One of the advantages that public defenders’ offices have over ad hoc appointed lawyers is that a PD’s office can have a staff of professional investigators in-house and on-call. The local federal PD’s investigators are so outstanding that a couple of years ago the Harris County Criminal Lawyers’ Association, representing state and federal practitioners, PDs, court-appointed lawyers, and hired lawyers, awarded them a Torch of Liberty award. They do outstanding work, and there is no way that the quality of their work could be matched by investigators hired ad hoc for $750 per case.

My thoughts regarding defense investigators? A defense lawyer ought to know how to investigate his own cases, so that he has some idea how it’s done, but the work should be left to the pros. Find a good investigator, pay her well, and make her part of the team.


0 responses to “The Defense Investigator”

  1. Ah, investigators. I’ve used many. Some expensive, some not. Most stunk. Clients have an image of investigators from TV, where miracles are performed nightly, and within an hour tops. I’m still waiting to find that PI. I’m happy to hear that you’ve had greater success.

  2. I am a PI that does primarily indigent defense investigations.

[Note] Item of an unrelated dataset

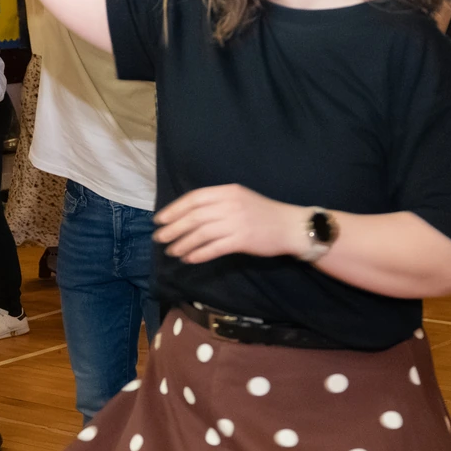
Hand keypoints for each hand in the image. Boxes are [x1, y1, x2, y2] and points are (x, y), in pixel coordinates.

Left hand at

I’ve investigated everything from 1st Degree Murder, Kidnapping, Serial Rapist, and Pedophiles to Simple Possession citations. There is the police report, the defendant’s version, and then the truth. I recently had a client’s charges dismissed on the prosecuting attorney’s motion to dismiss based upon my investigation. The defense counsel read my report of investigation, turned it over to the prosecutor, and justice was served. I was able to prove that my client was not one of three assailants that attacked a minor. I identified and connected all three of the actual perpetrators to each other and to the location of the crime. All because I took the time to actually look for the truth. I love what I do. Mr. Bennett, I am very pleased to read your article and to see that there are more attorneys that understand the value of having an investigator on any case.

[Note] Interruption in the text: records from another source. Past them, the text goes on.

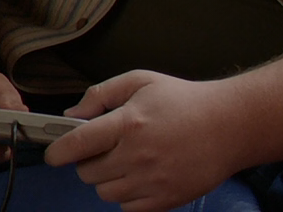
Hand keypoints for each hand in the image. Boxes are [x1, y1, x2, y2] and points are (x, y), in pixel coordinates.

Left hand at [43, 70, 243, 211]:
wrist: (229, 125)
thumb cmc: (183, 100)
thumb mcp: (140, 82)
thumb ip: (101, 95)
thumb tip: (72, 114)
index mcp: (128, 123)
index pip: (78, 144)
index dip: (58, 151)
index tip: (53, 154)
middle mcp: (137, 155)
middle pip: (88, 172)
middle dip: (86, 161)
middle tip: (101, 149)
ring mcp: (152, 181)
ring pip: (105, 192)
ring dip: (106, 179)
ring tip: (123, 161)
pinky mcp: (166, 199)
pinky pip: (127, 207)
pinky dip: (126, 195)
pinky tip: (138, 176)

  3. I’m a private investigator located in Austin who did a capital murder case in Caldwell County for an event that happened in San Marcos. My client was pro se, though he had an attorney consultant who was assigned by the Court to assist him. I never really knew what the County was willing to pay, I knew that the attorney was not getting paid more than about $80 an hr. If I remember right, I charged the County $70 an hour, knowing that the County was not likely to pay me the same or more than the attorney. Though I do mostly family law cases, I was picked mostly because of my mental health background and I think my client was grateful for my testimony. The County paid my invoice; I think they were happy to do so because this was a complex murder case made more difficult by an off-centered pro se litigant.